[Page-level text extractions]
■ ■ ■ ■

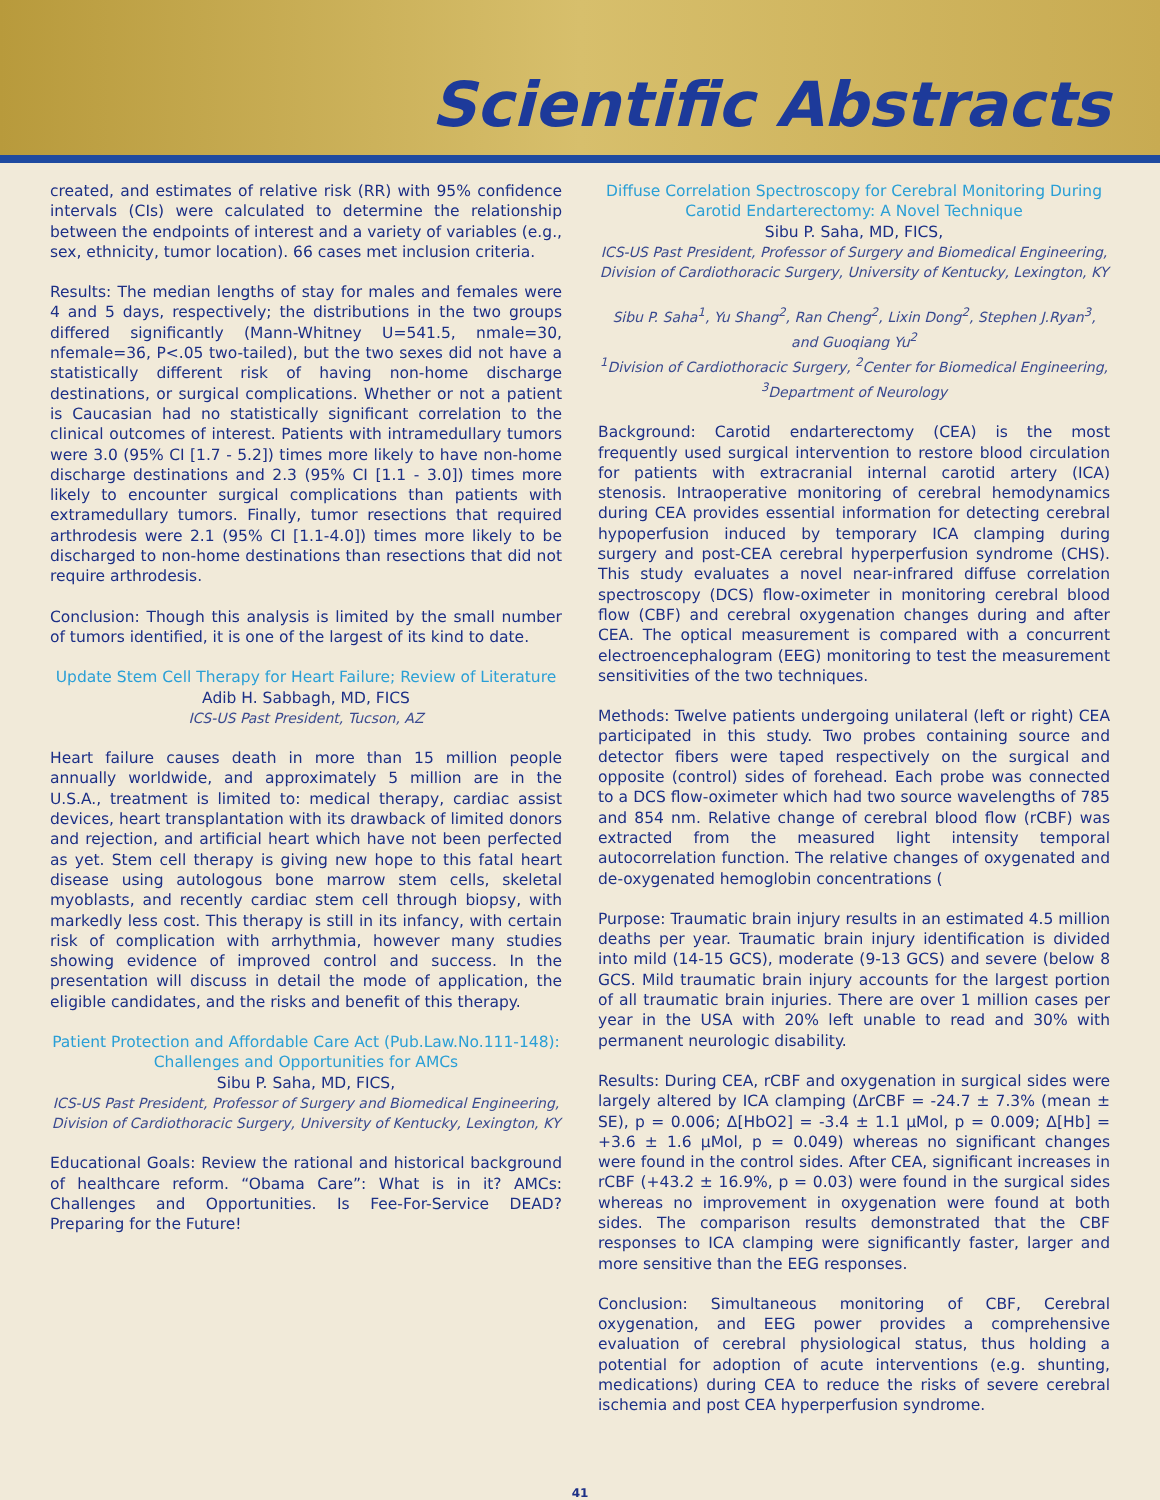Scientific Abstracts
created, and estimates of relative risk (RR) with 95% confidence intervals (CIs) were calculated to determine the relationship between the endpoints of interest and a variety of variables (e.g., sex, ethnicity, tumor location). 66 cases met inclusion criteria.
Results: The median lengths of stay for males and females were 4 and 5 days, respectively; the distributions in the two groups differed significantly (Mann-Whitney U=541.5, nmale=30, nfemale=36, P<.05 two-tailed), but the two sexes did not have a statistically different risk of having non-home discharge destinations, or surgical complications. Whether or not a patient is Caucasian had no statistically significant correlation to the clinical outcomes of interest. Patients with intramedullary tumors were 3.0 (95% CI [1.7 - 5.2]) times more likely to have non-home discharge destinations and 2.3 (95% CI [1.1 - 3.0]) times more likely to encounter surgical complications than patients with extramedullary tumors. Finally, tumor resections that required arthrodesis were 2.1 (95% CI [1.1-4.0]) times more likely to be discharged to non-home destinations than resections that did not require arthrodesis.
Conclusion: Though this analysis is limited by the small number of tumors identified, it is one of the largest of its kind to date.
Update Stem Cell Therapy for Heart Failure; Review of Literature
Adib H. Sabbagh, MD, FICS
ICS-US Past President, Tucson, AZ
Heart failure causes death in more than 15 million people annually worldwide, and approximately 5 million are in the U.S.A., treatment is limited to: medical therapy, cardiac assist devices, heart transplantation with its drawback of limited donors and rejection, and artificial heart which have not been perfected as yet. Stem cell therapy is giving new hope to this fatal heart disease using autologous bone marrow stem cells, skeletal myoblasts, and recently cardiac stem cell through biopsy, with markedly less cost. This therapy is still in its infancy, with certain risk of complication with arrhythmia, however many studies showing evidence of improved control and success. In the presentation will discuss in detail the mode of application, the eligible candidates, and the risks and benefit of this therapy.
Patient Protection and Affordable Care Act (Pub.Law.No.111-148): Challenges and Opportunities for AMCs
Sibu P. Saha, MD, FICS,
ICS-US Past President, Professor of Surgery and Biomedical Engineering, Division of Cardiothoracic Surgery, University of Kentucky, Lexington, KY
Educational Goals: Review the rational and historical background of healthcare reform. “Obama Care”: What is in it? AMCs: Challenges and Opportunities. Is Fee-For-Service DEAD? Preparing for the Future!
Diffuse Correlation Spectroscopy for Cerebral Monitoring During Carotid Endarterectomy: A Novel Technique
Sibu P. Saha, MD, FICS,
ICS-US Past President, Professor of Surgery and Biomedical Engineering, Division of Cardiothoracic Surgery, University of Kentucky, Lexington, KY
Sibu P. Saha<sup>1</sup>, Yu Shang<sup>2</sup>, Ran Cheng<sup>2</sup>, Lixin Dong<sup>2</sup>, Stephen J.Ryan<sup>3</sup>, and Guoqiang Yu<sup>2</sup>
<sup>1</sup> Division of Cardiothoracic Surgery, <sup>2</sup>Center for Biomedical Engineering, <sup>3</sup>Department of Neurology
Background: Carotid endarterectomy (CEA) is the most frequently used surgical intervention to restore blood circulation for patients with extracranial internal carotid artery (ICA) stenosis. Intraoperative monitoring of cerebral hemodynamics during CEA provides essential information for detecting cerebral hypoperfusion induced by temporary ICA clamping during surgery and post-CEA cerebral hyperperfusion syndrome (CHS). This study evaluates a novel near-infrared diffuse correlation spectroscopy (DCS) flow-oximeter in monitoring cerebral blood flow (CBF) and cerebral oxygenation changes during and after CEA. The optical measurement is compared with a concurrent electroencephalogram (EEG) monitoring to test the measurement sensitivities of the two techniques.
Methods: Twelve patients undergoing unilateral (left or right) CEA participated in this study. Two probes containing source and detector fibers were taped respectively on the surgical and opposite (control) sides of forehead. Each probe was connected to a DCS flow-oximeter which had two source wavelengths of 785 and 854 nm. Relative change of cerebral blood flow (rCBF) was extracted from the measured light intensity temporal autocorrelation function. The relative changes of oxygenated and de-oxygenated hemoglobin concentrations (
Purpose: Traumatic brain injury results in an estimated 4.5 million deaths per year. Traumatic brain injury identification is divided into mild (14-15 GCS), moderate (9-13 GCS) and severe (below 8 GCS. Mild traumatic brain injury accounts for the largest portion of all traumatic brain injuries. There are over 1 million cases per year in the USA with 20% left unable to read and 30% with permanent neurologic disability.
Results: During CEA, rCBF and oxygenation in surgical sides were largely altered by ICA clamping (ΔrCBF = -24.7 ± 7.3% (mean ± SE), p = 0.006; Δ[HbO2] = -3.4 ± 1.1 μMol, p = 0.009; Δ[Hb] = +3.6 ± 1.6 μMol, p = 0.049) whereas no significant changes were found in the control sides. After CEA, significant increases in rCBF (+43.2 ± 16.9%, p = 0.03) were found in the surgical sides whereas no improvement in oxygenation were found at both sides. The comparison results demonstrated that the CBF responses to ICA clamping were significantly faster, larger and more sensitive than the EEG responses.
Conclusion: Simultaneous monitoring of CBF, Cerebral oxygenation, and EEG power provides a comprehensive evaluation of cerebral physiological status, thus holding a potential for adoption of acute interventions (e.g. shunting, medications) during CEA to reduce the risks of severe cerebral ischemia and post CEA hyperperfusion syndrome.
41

■ ■ ■ ■

→ **EXERCISE INSTRUCTIONS**
Exactly as written, return each line above and leave the pictures behind.

→ **ANSWER TO THIS EXERCISE**
Scientific Abstracts
created, and estimates of relative risk (RR) with 95% confidence intervals (CIs) were calculated to determine the relationship between the endpoints of interest and a variety of variables (e.g., sex, ethnicity, tumor location). 66 cases met inclusion criteria.
Results: The median lengths of stay for males and females were 4 and 5 days, respectively; the distributions in the two groups differed significantly (Mann-Whitney U=541.5, nmale=30, nfemale=36, P<.05 two-tailed), but the two sexes did not have a statistically different risk of having non-home discharge destinations, or surgical complications. Whether or not a patient is Caucasian had no statistically significant correlation to the clinical outcomes of interest. Patients with intramedullary tumors were 3.0 (95% CI [1.7 - 5.2]) times more likely to have non-home discharge destinations and 2.3 (95% CI [1.1 - 3.0]) times more likely to encounter surgical complications than patients with extramedullary tumors. Finally, tumor resections that required arthrodesis were 2.1 (95% CI [1.1-4.0]) times more likely to be discharged to non-home destinations than resections that did not require arthrodesis.
Conclusion: Though this analysis is limited by the small number of tumors identified, it is one of the largest of its kind to date.
Update Stem Cell Therapy for Heart Failure; Review of Literature
Adib H. Sabbagh, MD, FICS
ICS-US Past President, Tucson, AZ
Heart failure causes death in more than 15 million people annually worldwide, and approximately 5 million are in the U.S.A., treatment is limited to: medical therapy, cardiac assist devices, heart transplantation with its drawback of limited donors and rejection, and artificial heart which have not been perfected as yet. Stem cell therapy is giving new hope to this fatal heart disease using autologous bone marrow stem cells, skeletal myoblasts, and recently cardiac stem cell through biopsy, with markedly less cost. This therapy is still in its infancy, with certain risk of complication with arrhythmia, however many studies showing evidence of improved control and success. In the presentation will discuss in detail the mode of application, the eligible candidates, and the risks and benefit of this therapy.
Patient Protection and Affordable Care Act (Pub.Law.No.111-148): Challenges and Opportunities for AMCs
Sibu P. Saha, MD, FICS,
ICS-US Past President, Professor of Surgery and Biomedical Engineering, Division of Cardiothoracic Surgery, University of Kentucky, Lexington, KY
Educational Goals: Review the rational and historical background of healthcare reform. “Obama Care”: What is in it? AMCs: Challenges and Opportunities. Is Fee-For-Service DEAD? Preparing for the Future!
Diffuse Correlation Spectroscopy for Cerebral Monitoring During Carotid Endarterectomy: A Novel Technique
Sibu P. Saha, MD, FICS,
ICS-US Past President, Professor of Surgery and Biomedical Engineering, Division of Cardiothoracic Surgery, University of Kentucky, Lexington, KY
Sibu P. Saha<sup>1</sup>, Yu Shang<sup>2</sup>, Ran Cheng<sup>2</sup>, Lixin Dong<sup>2</sup>, Stephen J.Ryan<sup>3</sup>, and Guoqiang Yu<sup>2</sup>
<sup>1</sup> Division of Cardiothoracic Surgery, <sup>2</sup>Center for Biomedical Engineering, <sup>3</sup>Department of Neurology
Background: Carotid endarterectomy (CEA) is the most frequently used surgical intervention to restore blood circulation for patients with extracranial internal carotid artery (ICA) stenosis. Intraoperative monitoring of cerebral hemodynamics during CEA provides essential information for detecting cerebral hypoperfusion induced by temporary ICA clamping during surgery and post-CEA cerebral hyperperfusion syndrome (CHS). This study evaluates a novel near-infrared diffuse correlation spectroscopy (DCS) flow-oximeter in monitoring cerebral blood flow (CBF) and cerebral oxygenation changes during and after CEA. The optical measurement is compared with a concurrent electroencephalogram (EEG) monitoring to test the measurement sensitivities of the two techniques.
Methods: Twelve patients undergoing unilateral (left or right) CEA participated in this study. Two probes containing source and detector fibers were taped respectively on the surgical and opposite (control) sides of forehead. Each probe was connected to a DCS flow-oximeter which had two source wavelengths of 785 and 854 nm. Relative change of cerebral blood flow (rCBF) was extracted from the measured light intensity temporal autocorrelation function. The relative changes of oxygenated and de-oxygenated hemoglobin concentrations (
Purpose: Traumatic brain injury results in an estimated 4.5 million deaths per year. Traumatic brain injury identification is divided into mild (14-15 GCS), moderate (9-13 GCS) and severe (below 8 GCS. Mild traumatic brain injury accounts for the largest portion of all traumatic brain injuries. There are over 1 million cases per year in the USA with 20% left unable to read and 30% with permanent neurologic disability.
Results: During CEA, rCBF and oxygenation in surgical sides were largely altered by ICA clamping (ΔrCBF = -24.7 ± 7.3% (mean ± SE), p = 0.006; Δ[HbO2] = -3.4 ± 1.1 μMol, p = 0.009; Δ[Hb] = +3.6 ± 1.6 μMol, p = 0.049) whereas no significant changes were found in the control sides. After CEA, significant increases in rCBF (+43.2 ± 16.9%, p = 0.03) were found in the surgical sides whereas no improvement in oxygenation were found at both sides. The comparison results demonstrated that the CBF responses to ICA clamping were significantly faster, larger and more sensitive than the EEG responses.
Conclusion: Simultaneous monitoring of CBF, Cerebral oxygenation, and EEG power provides a comprehensive evaluation of cerebral physiological status, thus holding a potential for adoption of acute interventions (e.g. shunting, medications) during CEA to reduce the risks of severe cerebral ischemia and post CEA hyperperfusion syndrome.
41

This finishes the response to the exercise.